--- start of SUPPLIED MATERIAL ---
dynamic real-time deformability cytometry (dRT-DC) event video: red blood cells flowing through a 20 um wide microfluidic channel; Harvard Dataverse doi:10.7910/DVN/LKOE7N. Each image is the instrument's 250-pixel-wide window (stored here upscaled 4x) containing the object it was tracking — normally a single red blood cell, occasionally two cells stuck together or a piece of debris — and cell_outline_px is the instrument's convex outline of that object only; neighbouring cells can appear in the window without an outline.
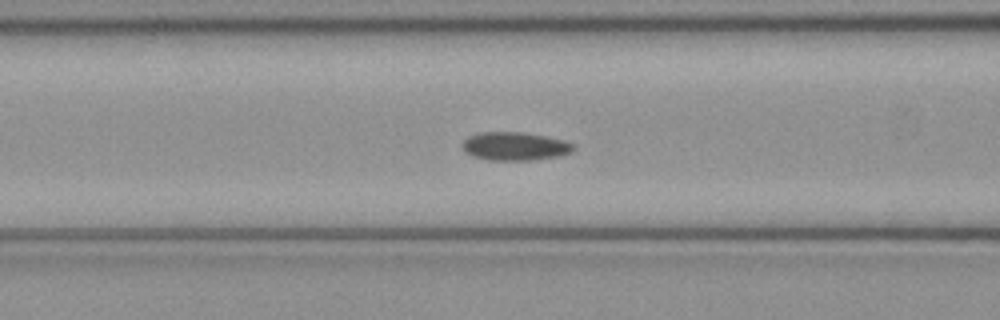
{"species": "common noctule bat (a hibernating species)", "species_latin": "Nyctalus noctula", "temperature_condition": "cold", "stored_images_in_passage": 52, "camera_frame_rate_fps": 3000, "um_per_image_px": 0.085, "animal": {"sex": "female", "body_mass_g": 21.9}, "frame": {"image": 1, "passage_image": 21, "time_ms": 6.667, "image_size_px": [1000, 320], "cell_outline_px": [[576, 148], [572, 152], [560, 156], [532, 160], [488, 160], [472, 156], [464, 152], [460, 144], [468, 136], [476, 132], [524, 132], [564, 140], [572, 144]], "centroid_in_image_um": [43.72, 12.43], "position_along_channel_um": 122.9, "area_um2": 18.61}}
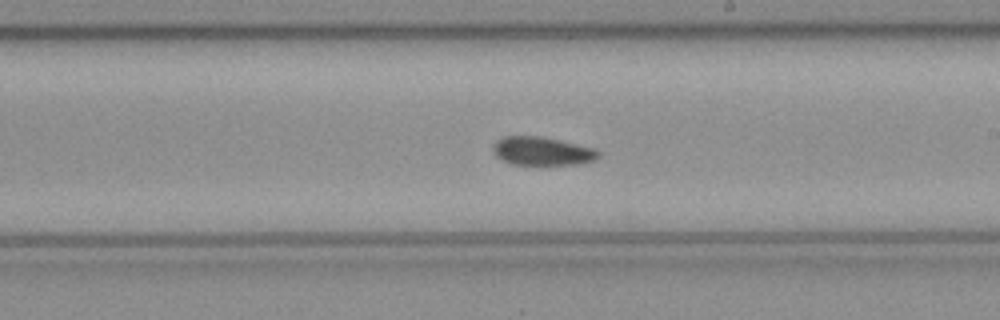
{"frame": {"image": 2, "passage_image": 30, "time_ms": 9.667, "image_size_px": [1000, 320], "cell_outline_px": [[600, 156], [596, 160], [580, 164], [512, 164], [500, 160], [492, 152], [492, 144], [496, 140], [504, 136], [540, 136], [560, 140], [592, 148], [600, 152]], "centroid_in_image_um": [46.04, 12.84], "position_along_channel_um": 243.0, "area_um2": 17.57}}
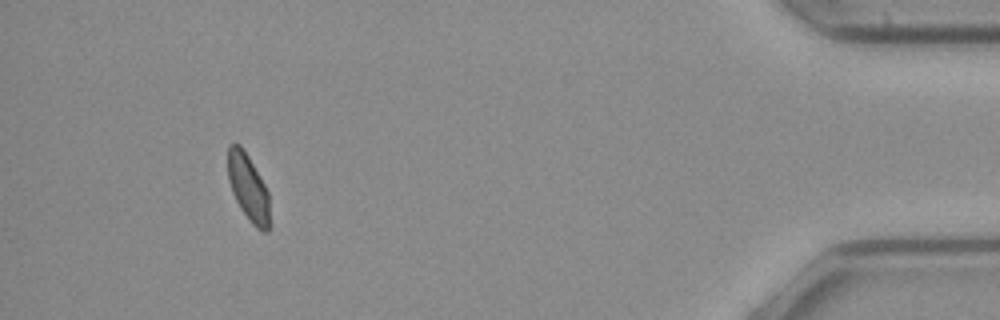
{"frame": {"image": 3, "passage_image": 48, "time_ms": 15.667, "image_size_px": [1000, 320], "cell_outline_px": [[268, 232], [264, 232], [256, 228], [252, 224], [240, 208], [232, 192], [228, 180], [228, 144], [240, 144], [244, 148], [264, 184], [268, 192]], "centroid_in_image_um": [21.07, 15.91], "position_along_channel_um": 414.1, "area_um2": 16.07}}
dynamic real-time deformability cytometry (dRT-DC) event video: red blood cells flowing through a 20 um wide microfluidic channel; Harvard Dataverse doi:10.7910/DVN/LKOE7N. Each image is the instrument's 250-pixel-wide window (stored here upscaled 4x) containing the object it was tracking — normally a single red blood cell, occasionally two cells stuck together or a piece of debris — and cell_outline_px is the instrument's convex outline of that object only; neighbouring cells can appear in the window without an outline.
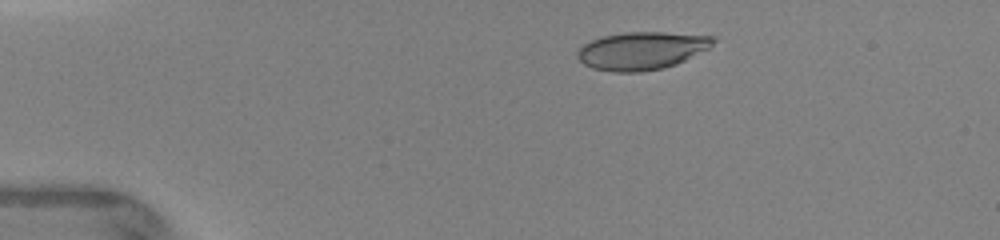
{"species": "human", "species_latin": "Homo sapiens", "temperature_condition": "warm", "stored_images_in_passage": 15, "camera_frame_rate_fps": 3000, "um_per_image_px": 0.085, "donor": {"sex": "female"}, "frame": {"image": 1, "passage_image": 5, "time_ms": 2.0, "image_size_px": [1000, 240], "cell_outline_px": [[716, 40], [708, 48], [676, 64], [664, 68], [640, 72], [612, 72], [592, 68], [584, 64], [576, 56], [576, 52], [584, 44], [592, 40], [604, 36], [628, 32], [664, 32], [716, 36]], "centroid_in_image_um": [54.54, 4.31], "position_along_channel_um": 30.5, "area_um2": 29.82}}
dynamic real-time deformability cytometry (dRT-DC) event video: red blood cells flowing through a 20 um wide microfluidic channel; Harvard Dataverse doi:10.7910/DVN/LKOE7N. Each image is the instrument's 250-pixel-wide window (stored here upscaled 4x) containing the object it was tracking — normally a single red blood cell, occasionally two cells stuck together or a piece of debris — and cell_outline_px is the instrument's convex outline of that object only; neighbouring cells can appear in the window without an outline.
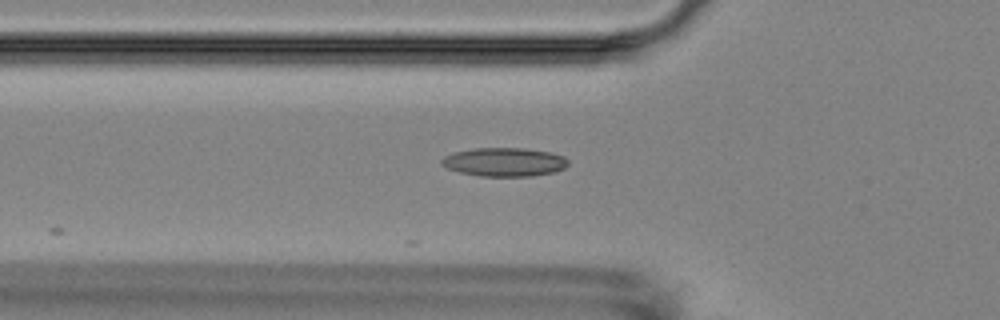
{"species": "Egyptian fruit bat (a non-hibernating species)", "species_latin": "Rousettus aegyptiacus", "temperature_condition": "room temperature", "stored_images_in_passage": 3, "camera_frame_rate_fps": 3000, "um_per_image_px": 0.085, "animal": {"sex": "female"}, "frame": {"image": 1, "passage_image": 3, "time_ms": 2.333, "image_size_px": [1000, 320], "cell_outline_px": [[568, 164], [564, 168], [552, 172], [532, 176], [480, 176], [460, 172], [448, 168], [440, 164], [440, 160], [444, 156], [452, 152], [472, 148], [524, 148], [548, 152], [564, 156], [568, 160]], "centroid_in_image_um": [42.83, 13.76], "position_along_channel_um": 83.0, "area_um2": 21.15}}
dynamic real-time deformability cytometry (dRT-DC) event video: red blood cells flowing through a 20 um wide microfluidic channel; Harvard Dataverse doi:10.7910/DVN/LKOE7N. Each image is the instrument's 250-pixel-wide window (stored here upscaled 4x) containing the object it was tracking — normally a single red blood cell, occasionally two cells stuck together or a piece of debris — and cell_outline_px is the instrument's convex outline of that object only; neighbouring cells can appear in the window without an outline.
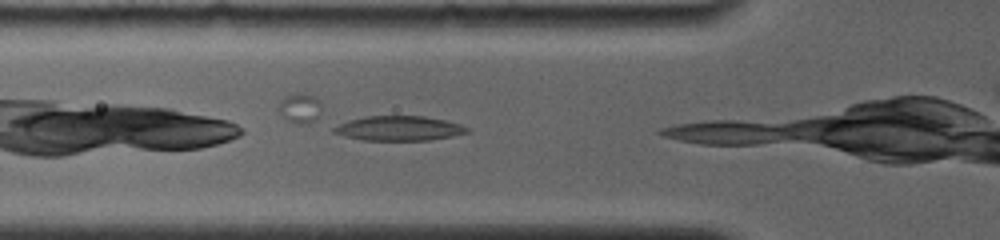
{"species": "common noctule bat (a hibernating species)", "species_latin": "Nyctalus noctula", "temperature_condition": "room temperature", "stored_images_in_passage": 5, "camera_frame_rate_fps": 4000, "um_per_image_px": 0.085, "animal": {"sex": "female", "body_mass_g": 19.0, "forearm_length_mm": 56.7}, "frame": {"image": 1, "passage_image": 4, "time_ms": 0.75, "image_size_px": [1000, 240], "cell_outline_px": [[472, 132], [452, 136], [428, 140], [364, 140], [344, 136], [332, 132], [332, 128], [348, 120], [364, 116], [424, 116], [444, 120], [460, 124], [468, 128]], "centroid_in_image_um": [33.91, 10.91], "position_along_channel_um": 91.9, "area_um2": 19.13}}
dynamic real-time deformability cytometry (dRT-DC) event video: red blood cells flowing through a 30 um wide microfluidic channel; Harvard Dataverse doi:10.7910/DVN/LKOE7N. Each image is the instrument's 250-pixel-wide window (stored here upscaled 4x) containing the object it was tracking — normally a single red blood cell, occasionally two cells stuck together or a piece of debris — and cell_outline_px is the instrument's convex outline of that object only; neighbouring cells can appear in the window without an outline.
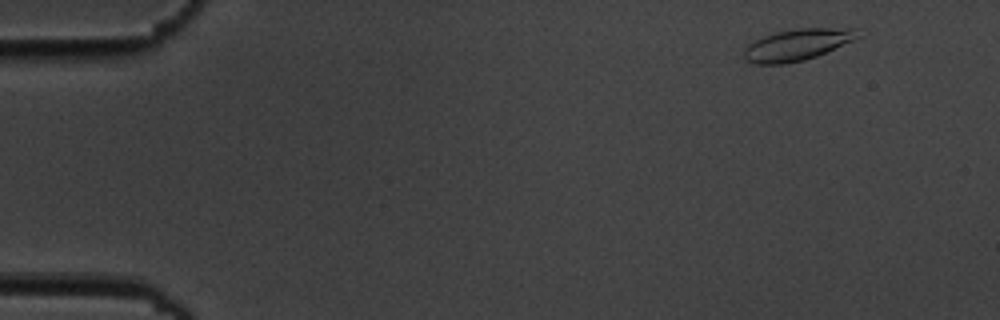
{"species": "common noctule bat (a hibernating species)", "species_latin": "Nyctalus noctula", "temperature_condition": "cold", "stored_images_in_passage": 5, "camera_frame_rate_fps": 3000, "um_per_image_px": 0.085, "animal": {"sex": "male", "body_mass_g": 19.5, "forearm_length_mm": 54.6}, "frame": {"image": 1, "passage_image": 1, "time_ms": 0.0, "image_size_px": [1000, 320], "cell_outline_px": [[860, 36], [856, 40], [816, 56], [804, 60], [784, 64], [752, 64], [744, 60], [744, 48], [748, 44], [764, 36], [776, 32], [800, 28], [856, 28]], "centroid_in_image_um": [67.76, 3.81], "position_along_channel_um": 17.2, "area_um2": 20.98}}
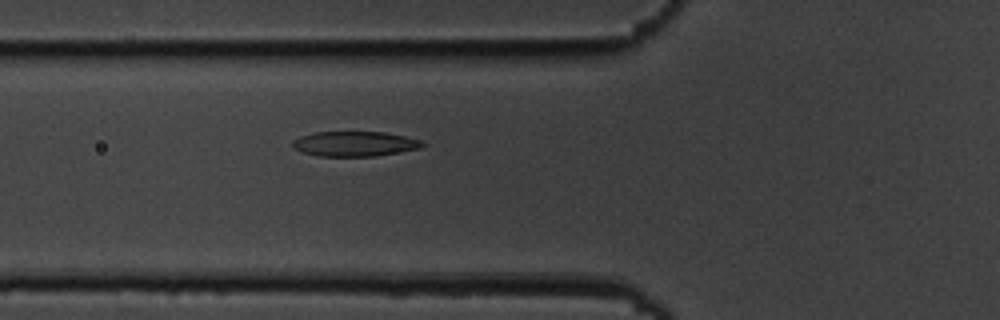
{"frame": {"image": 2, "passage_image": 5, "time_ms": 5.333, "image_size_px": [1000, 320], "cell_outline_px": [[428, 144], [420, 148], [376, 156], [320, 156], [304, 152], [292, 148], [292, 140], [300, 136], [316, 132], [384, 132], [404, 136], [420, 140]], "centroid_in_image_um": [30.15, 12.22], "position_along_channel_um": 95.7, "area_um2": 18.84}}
--- end of SUPPLIED MATERIAL ---
*WRITTEN TASK*: Pictures don't belong in the copy. Restate all the entries exactly.

*OUTPUT FOR THIS TASK*:
dynamic real-time deformability cytometry (dRT-DC) event video: red blood cells flowing through a 20 um wide microfluidic channel; Harvard Dataverse doi:10.7910/DVN/LKOE7N. Each image is the instrument's 250-pixel-wide window (stored here upscaled 4x) containing the object it was tracking — normally a single red blood cell, occasionally two cells stuck together or a piece of debris — and cell_outline_px is the instrument's convex outline of that object only; neighbouring cells can appear in the window without an outline.
{"species": "common noctule bat (a hibernating species)", "species_latin": "Nyctalus noctula", "temperature_condition": "cold", "stored_images_in_passage": 52, "camera_frame_rate_fps": 3000, "um_per_image_px": 0.085, "animal": {"sex": "female", "body_mass_g": 21.9}, "frame": {"image": 1, "passage_image": 21, "time_ms": 6.667, "image_size_px": [1000, 320], "cell_outline_px": [[576, 148], [572, 152], [560, 156], [532, 160], [488, 160], [472, 156], [464, 152], [460, 144], [468, 136], [476, 132], [524, 132], [564, 140], [572, 144]], "centroid_in_image_um": [43.72, 12.43], "position_along_channel_um": 122.9, "area_um2": 18.61}}
{"frame": {"image": 2, "passage_image": 30, "time_ms": 9.667, "image_size_px": [1000, 320], "cell_outline_px": [[600, 156], [596, 160], [580, 164], [512, 164], [500, 160], [492, 152], [492, 144], [496, 140], [504, 136], [540, 136], [560, 140], [592, 148], [600, 152]], "centroid_in_image_um": [46.04, 12.84], "position_along_channel_um": 243.0, "area_um2": 17.57}}
{"frame": {"image": 3, "passage_image": 48, "time_ms": 15.667, "image_size_px": [1000, 320], "cell_outline_px": [[268, 232], [264, 232], [256, 228], [252, 224], [240, 208], [232, 192], [228, 180], [228, 144], [240, 144], [244, 148], [264, 184], [268, 192]], "centroid_in_image_um": [21.07, 15.91], "position_along_channel_um": 414.1, "area_um2": 16.07}}
dynamic real-time deformability cytometry (dRT-DC) event video: red blood cells flowing through a 20 um wide microfluidic channel; Harvard Dataverse doi:10.7910/DVN/LKOE7N. Each image is the instrument's 250-pixel-wide window (stored here upscaled 4x) containing the object it was tracking — normally a single red blood cell, occasionally two cells stuck together or a piece of debris — and cell_outline_px is the instrument's convex outline of that object only; neighbouring cells can appear in the window without an outline.
{"species": "human", "species_latin": "Homo sapiens", "temperature_condition": "warm", "stored_images_in_passage": 15, "camera_frame_rate_fps": 3000, "um_per_image_px": 0.085, "donor": {"sex": "female"}, "frame": {"image": 1, "passage_image": 5, "time_ms": 2.0, "image_size_px": [1000, 240], "cell_outline_px": [[716, 40], [708, 48], [676, 64], [664, 68], [640, 72], [612, 72], [592, 68], [584, 64], [576, 56], [576, 52], [584, 44], [592, 40], [604, 36], [628, 32], [664, 32], [716, 36]], "centroid_in_image_um": [54.54, 4.31], "position_along_channel_um": 30.5, "area_um2": 29.82}}
dynamic real-time deformability cytometry (dRT-DC) event video: red blood cells flowing through a 20 um wide microfluidic channel; Harvard Dataverse doi:10.7910/DVN/LKOE7N. Each image is the instrument's 250-pixel-wide window (stored here upscaled 4x) containing the object it was tracking — normally a single red blood cell, occasionally two cells stuck together or a piece of debris — and cell_outline_px is the instrument's convex outline of that object only; neighbouring cells can appear in the window without an outline.
{"species": "Egyptian fruit bat (a non-hibernating species)", "species_latin": "Rousettus aegyptiacus", "temperature_condition": "room temperature", "stored_images_in_passage": 3, "camera_frame_rate_fps": 3000, "um_per_image_px": 0.085, "animal": {"sex": "female"}, "frame": {"image": 1, "passage_image": 3, "time_ms": 2.333, "image_size_px": [1000, 320], "cell_outline_px": [[568, 164], [564, 168], [552, 172], [532, 176], [480, 176], [460, 172], [448, 168], [440, 164], [440, 160], [444, 156], [452, 152], [472, 148], [524, 148], [548, 152], [564, 156], [568, 160]], "centroid_in_image_um": [42.83, 13.76], "position_along_channel_um": 83.0, "area_um2": 21.15}}
dynamic real-time deformability cytometry (dRT-DC) event video: red blood cells flowing through a 20 um wide microfluidic channel; Harvard Dataverse doi:10.7910/DVN/LKOE7N. Each image is the instrument's 250-pixel-wide window (stored here upscaled 4x) containing the object it was tracking — normally a single red blood cell, occasionally two cells stuck together or a piece of debris — and cell_outline_px is the instrument's convex outline of that object only; neighbouring cells can appear in the window without an outline.
{"species": "common noctule bat (a hibernating species)", "species_latin": "Nyctalus noctula", "temperature_condition": "room temperature", "stored_images_in_passage": 5, "camera_frame_rate_fps": 4000, "um_per_image_px": 0.085, "animal": {"sex": "female", "body_mass_g": 19.0, "forearm_length_mm": 56.7}, "frame": {"image": 1, "passage_image": 4, "time_ms": 0.75, "image_size_px": [1000, 240], "cell_outline_px": [[472, 132], [452, 136], [428, 140], [364, 140], [344, 136], [332, 132], [332, 128], [348, 120], [364, 116], [424, 116], [444, 120], [460, 124], [468, 128]], "centroid_in_image_um": [33.91, 10.91], "position_along_channel_um": 91.9, "area_um2": 19.13}}
dynamic real-time deformability cytometry (dRT-DC) event video: red blood cells flowing through a 30 um wide microfluidic channel; Harvard Dataverse doi:10.7910/DVN/LKOE7N. Each image is the instrument's 250-pixel-wide window (stored here upscaled 4x) containing the object it was tracking — normally a single red blood cell, occasionally two cells stuck together or a piece of debris — and cell_outline_px is the instrument's convex outline of that object only; neighbouring cells can appear in the window without an outline.
{"species": "common noctule bat (a hibernating species)", "species_latin": "Nyctalus noctula", "temperature_condition": "cold", "stored_images_in_passage": 5, "camera_frame_rate_fps": 3000, "um_per_image_px": 0.085, "animal": {"sex": "male", "body_mass_g": 19.5, "forearm_length_mm": 54.6}, "frame": {"image": 1, "passage_image": 1, "time_ms": 0.0, "image_size_px": [1000, 320], "cell_outline_px": [[860, 36], [856, 40], [816, 56], [804, 60], [784, 64], [752, 64], [744, 60], [744, 48], [748, 44], [764, 36], [776, 32], [800, 28], [856, 28]], "centroid_in_image_um": [67.76, 3.81], "position_along_channel_um": 17.2, "area_um2": 20.98}}
{"frame": {"image": 2, "passage_image": 5, "time_ms": 5.333, "image_size_px": [1000, 320], "cell_outline_px": [[428, 144], [420, 148], [376, 156], [320, 156], [304, 152], [292, 148], [292, 140], [300, 136], [316, 132], [384, 132], [404, 136], [420, 140]], "centroid_in_image_um": [30.15, 12.22], "position_along_channel_um": 95.7, "area_um2": 18.84}}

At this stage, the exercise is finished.